Using advanced driver assistance systems (ADAS) over time can compromise the attention spans of those piloting the vehicles, newly-released research shows.
A study by the AAA Foundation found that behind-the-wheel focus dropped among drivers who spent weeks using and becoming comfortable with ADAS technologies.
David Yang, AAA Foundation’s president and executive director, called the findings a “cautiously positive sign for the future of vehicle automation.”
“As drivers become more comfortable with the technology, they will be more likely to use it, which could lead to safer and more efficient transportation,” Yang said. “But they must use it properly and understand the system’s limitations.”
The study involved assessing 30 drivers as they navigated vehicles equipped with Adaptive Cruise Control and Lane Keeping Assistance features for six to eight weeks. Their behavior before, during, and after using the ADAS-equipped vehicles was analyzed, the foundation said.
The study found that drivers:
- Became more comfortable with ADAS over time and are most likely to use it in favorable weather and traffic conditions;
- Reported lower stress levels and greater driving enjoyment when using driver assistance features; and
- Received an increasing number of warnings to pay attention as the study carried on, suggesting they became more comfortable with non-driving activities after gaining ADAS familiarity.
“Intriguingly, the research found that drivers initially paid more attention to the driving task when using ADAS than when driving manually,” the AAA Foundation said. “However, after a few weeks of experience, drivers began to relax and multitask more often while the vehicle was in partial control.
“These findings suggest drivers can learn to trust and rely on ADAS over time. However, drivers must be aware of the technology’s limitations and prepared to take over in an emergency.”
A reliance on ADAS also underscores the importance of ensuring driver assist features are returned to their original condition following a collision.
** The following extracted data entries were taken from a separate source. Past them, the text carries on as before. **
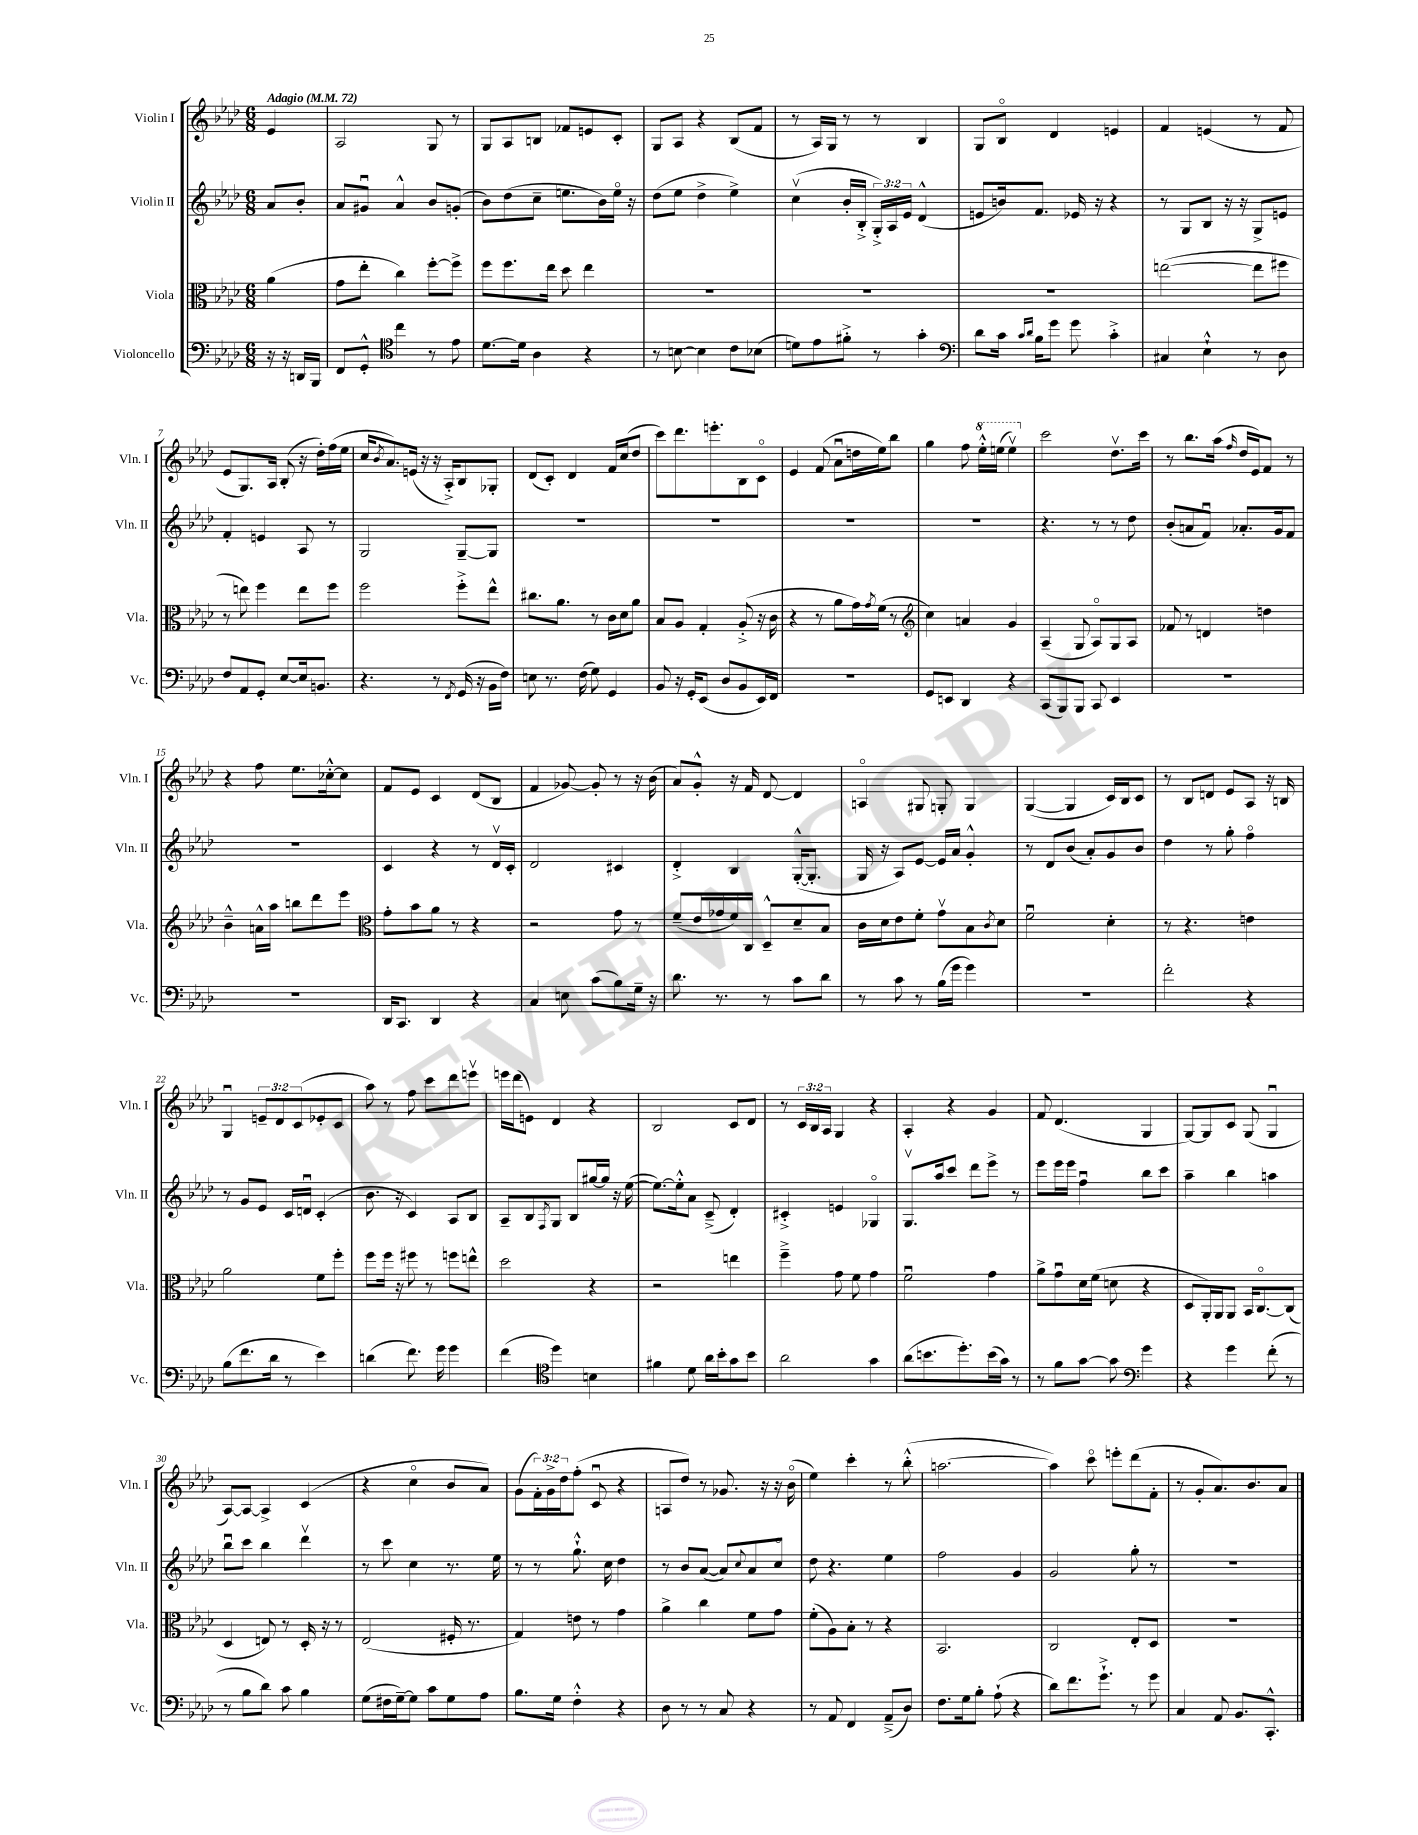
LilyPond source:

<<
\new StaffGroup <<
\new Staff = "s0" \with { instrumentName = "Violin I" shortInstrumentName = "Vln. I" } {
    \clef treble \key aes \major \numericTimeSignature \time 6/8 \override Staff.TupletNumber.text = #tuplet-number::calc-fraction-text \partial 4 \tempo "Adagio" 4 = 72
    ees'4 |
    aes2 g8 r8 |
    g8 aes8 b8 fes'8 e'8 c'8-. |
    g8 aes8 r4 bes8( f'8 |
    r8 aes16) g16 r8 r8 bes4 |
    g8 bes8\flageolet des'4 e'4 |
    f'4 e'4( r8 f'8 |
    ees'8 g8.) aes16 bes8-.( r16 des''16-.) f''16( ees''16 |
    c''16 \acciaccatura { bes'8 } aes'8.) e'16( r16 r16 aes16-.->) bes8 ges8-. |
    des'8( c'8-.) des'4 f'16 c''16( des''8 |
    c'''8) des'''8. e'''8.-. bes8 c'8\flageolet |
    ees'4 f'8( aes'8\downbow d''16 ees''16) bes''8 |
    g''4 f''8 \ottava #1 ees'''16-.-^ e'''16( e'''4\upbow) \ottava #0 |
    c'''2 des''8.\upbow c'''16 |
    r8 bes''8. aes''16( \grace { f''16 } des''16 ees'16) f'8 r8 |
    r4 f''8 ees''8. ces''16~-.-^ ces''8 |
    f'8 ees'8 c'4 des'8( bes8 |
    f'4 ges'8~) ges'8-. r8 r16 bes'16( |
    aes'8) g'8-.-^ r16 f'16 des'8~ des'4 |
    a4\flageolet gis8 g8-. g4 |
    g4~( g4 c'16) bes16 c'8 |
    r8 bes8 d'8 ees'8 aes8 r16 b16 |
    g4\downbow \tuplet 3/2 { e'8-- des'8 c'8( } ees'8-. c'8 |
    aes''8) r8 f''8 c'''8 des'''8 e'''8\upbow |
    e'''16 des'''16( e'8) des'4 r4 |
    bes2 c'8 des'8 |
    r8 \tuplet 3/2 { c'16 bes16 aes16 } g4 r4 |
    aes4-. r4 g'4 |
    f'8 des'4.( g4 |
    g8~) g8 c'8 g8( g4\downbow |
    aes8~) aes8~ aes4-> c'4( |
    r4 c''4\flageolet bes'8 aes'8) |
    g'8( \tuplet 3/2 { f'16-.) g'16-> des''16 } f''8-.( c'8\downbow r4 |
    a8 des''8) r8 ges'8. r16 r16 bes'16\flageolet( |
    ees''4) c'''4-. r8 bes''8-.-^( |
    a''2.~ |
    a''4) c'''8\flageolet e'''8-. des'''8( f'8-. |
    r8 g'8-. aes'8.) bes'8. aes'8 \bar "|." |
}
\new Staff = "s1" \with { instrumentName = "Violin II" shortInstrumentName = "Vln. II" } {
    \clef treble \key aes \major \numericTimeSignature \time 6/8 \override Staff.TupletNumber.text = #tuplet-number::calc-fraction-text \partial 4
    aes'8 bes'8-. |
    aes'8 gis'8\downbow aes'4-^ bes'8 g'8-.( |
    bes'8) des''8( c''8-- e''8. bes'16) e''16\flageolet r16 |
    des''8( ees''8 des''4-> ees''4->) |
    c''4\upbow( bes'16-. bes16-.-> \tuplet 3/2 { g16-.->) aes16 ees'16 } des'4-^( |
    e'8 b'16) f'8. ees'16 r16 r4 |
    r8 g8 bes8 r16 r16 g8-> e'8 |
    f'4-. e'4 aes8 r8 |
    g2 g8~-- g8 |
    R2. |
    R2. |
    R2. |
    R2. |
    r4. r8 r8 des''8 |
    bes'8-.( a'8 f'8\downbow) aes'8.-. g'16 f'8 |
    R2. |
    c'4 r4 r8 des'16\upbow c'16-. |
    des'2 cis'4 |
    des'4-.-> bes4 g16~-.-^( g8.-. |
    g16 r16 aes8) ees'8~ ees'16 aes'16 g'4-.-^ |
    r8 des'8 bes'8( aes'8-.) g'8 bes'8 |
    des''4 r8 g''8-. f''4\flageolet |
    r8 g'8 ees'8 c'16 d'16\downbow c'4-.( |
    bes'8. r16 c'4) aes8 bes8 |
    aes8-- bes8 \acciaccatura { f8 } g8 bes8 gis''16~ gis''16 r16 ees''16~( |
    ees''8.~) ees''16-.-^ aes'8 c'8--->( des'4-.) |
    cis'4-.-> e'4 ges4\flageolet |
    g8.\upbow aes''16 c'''8 des'''8 ees'''8-> r8 |
    ees'''8 ees'''16 ees'''16 f''4\downbow bes''8 c'''8 |
    aes''4-- bes''4 a''4 |
    bes''8\downbow c'''8 bes''4 des'''4\upbow |
    r8 c'''8 c''4 r8. ees''16 |
    r8 r8 g''8.-!-^ c''16 des''4 |
    r8 bes'8 aes'8~( aes'8) \appoggiatura { c''8 } aes'8 c''8\flageolet |
    des''8 r4. ees''4 |
    f''2 g'4 |
    g'2 g''8-. r8 |
    R2. \bar "|." |
}
\new Staff = "s2" \with { instrumentName = "Viola" shortInstrumentName = "Vla." } {
    \clef alto \key aes \major \numericTimeSignature \time 6/8 \partial 4
    aes'4( |
    g'8 ees''8-. c''4) f''8~-. f''8-> |
    f''8 f''8. ees''16 des''8 ees''4 |
    R2. |
    R2. |
    R2. |
    e''2~( e''8 fis''8 |
    r8 e''8) f''4 e''8 f''8 |
    f''2 f''8-.-> ees''8-^ |
    cis''8. aes'8. r8 c'16 des'16 aes'8 |
    bes8 aes8 g4-. aes8-.->( r16 c'16 |
    r4 r8 aes'8 g'16) \acciaccatura { g'8 } f'16( r8 |
    \clef treble c''4) a'4 g'4 |
    aes4--( g8 aes8\flageolet) g8 aes8 |
    fes'8 r8 d'4 d''4 |
    bes'4---^ a'16-^ aes''16 b''8 des'''8 ees'''8 |
    \clef alto g'8-. bes'8 aes'8 r8 r4 |
    r2 g'8 r8 |
    f'8--( ees'16 ges'16 f'16) c16 des8---^ des'8-- bes8 |
    c'16 des'16 ees'8 f'8-. g'8\upbow bes8 \acciaccatura { c'8 } des'8 |
    f'2\downbow des'4-. |
    r8 r4. e'4 |
    aes'2 f'8 f''8-. |
    f''8 f''16 r16 fis''8 r8 f''8 e''8-^ |
    des''2 r4 |
    r2 e''4 |
    f''4---> g'8 f'8 g'4 |
    f'2\downbow g'4 |
    aes'8-> g'8\downbow des'16 f'16( d'8 r4 |
    des8 aes,16-.) aes,16 aes,8 bes,16 c8.~\flageolet c8( |
    des4 e8) r8 des16-. r16 r8 |
    ees2( fis16-. r8. |
    g4) e'8 r8 g'4 |
    aes'4-> c''4 f'8 g'8 |
    f'8-.( aes8) bes8-. r8 r4 |
    bes,2. |
    c2 ees8-. des8 |
    r2. \bar "|." |
}
\new Staff = "s3" \with { instrumentName = "Violoncello" shortInstrumentName = "Vc." } {
    \clef bass \key aes \major \numericTimeSignature \time 6/8 \partial 4
    r16 r16 d,16 bes,,16 |
    f,8 g,8-.-^ \clef tenor c''4 r8 ees'8 |
    des'8.~ des'16 aes4 r4 |
    r8 b8~ b4 c'8 bes8( |
    d'8) ees'8 fis'8-.-> r8 g'4-. |
    \clef bass des'8 c'16 \grace { c'16 des'16 } bes16 g'8 g'8 c'4-.-> |
    cis4 ees4-!-^ r8 des8 |
    f8 aes,8 g,8-. ees8~ ees16 b,8. |
    r4. r8 \acciaccatura { f,8 } g,16( r16 bes,16 f16) |
    e8 r8. f16( g8) g,4 |
    bes,8 r16 g,16-. ees,8( des8 bes,8 ees,16) f,16 |
    R2. |
    g,8 e,8 des,4 r4 |
    c,8( bes,,8) bes,,8 c,8 ees,4 |
    R2. |
    R2. |
    des,16 c,8. des,4 r4 |
    c4 e8 c'8( bes8) g16-- r16 |
    des'8. r8. r8 c'8 des'8 |
    r8 c'8 r8 bes16( g'16 g'4) |
    R2. |
    f'2-. r4 |
    bes8( f'8. des'16 r8 ees'4) |
    d'4( f'8.) g'16 g'4 |
    f'4( \clef tenor des''4) b4 |
    fis'4 des'8 aes'16 bes'16-. g'8 bes'8 |
    aes'2 g'4 |
    aes'8( b'8. des''8.-.) b'16( g'16) r8 |
    r8 f'8 g'8~ g'8 \clef bass g'4 |
    r4 g'4 f'8-.( r8 |
    r8 bes8 des'8) c'8 bes4 |
    g8( fis16 g16~--) g8 c'8 g8 aes8 |
    bes8. g16 f4-.-^ r4 |
    des8 r8 r8 c8 r4 |
    r8 aes,8 f,4 aes,8--->( des8) |
    f8. g16 bes8-. aes8-!( r4 |
    des'8) f'8. g'8.-!-> r8 g'8 |
    c4 aes,8 bes,8. c,8.-.-^ \bar "|." |
}
>>
>>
This requires following OEM procedures and using the right tools to ensure the systems work as intended.
This isn’t the first time studies have highlighted overreliance on vehicle technologies.
In August, a Quotezone survey from the United Kingdom found that nearly one-third of drivers whose vehicles are equipped with ADAS believe new technologies are worsening their driving.
An Insurance Institute for Highway Safety (IIHS) report from 2018 determined that drivers tend to change their behavior when using automated parking technology.
“Drivers adapt their glance behavior when using automation, which may detract attention from their surroundings,” IIHS said. “Glance behavior during parallel parking maneuvers performed with and without automated steering was compared. Drivers directed a smaller proportion of their glances toward the parking space and spent less time looking at it when using automation than when not using automation.”
A separate IIHS study from last October found that drivers who use partial automation frequently treat their vehicles as fully self-driving, confident that they can perform non-driving-related activities, like eating or texting, while behind the wheel.
The AAA Foundation said the findings of its latest study found that ADAS-equipped vehicles have the potential to be safe.
The foundation cited a previously released study it sponsored that found ADAS technologies currently available to U.S. consumers are anticipated to prevent 37 million crashes, 14 million injuries, and nearly 250,000 deaths. That adds up to 16% of crashes and injuries and 22% of deaths that would otherwise occur on U.S. roads without the technologies, according to the study results.
“The potential lifesaving benefits of vehicle safety technologies are maximized only when drivers keep them on and use them correctly,” said Jake Nelson, AAA’s director of traffic safety advocacy. “These study results help illuminate the important and sometimes irrational ways we as drivers interact with technology.”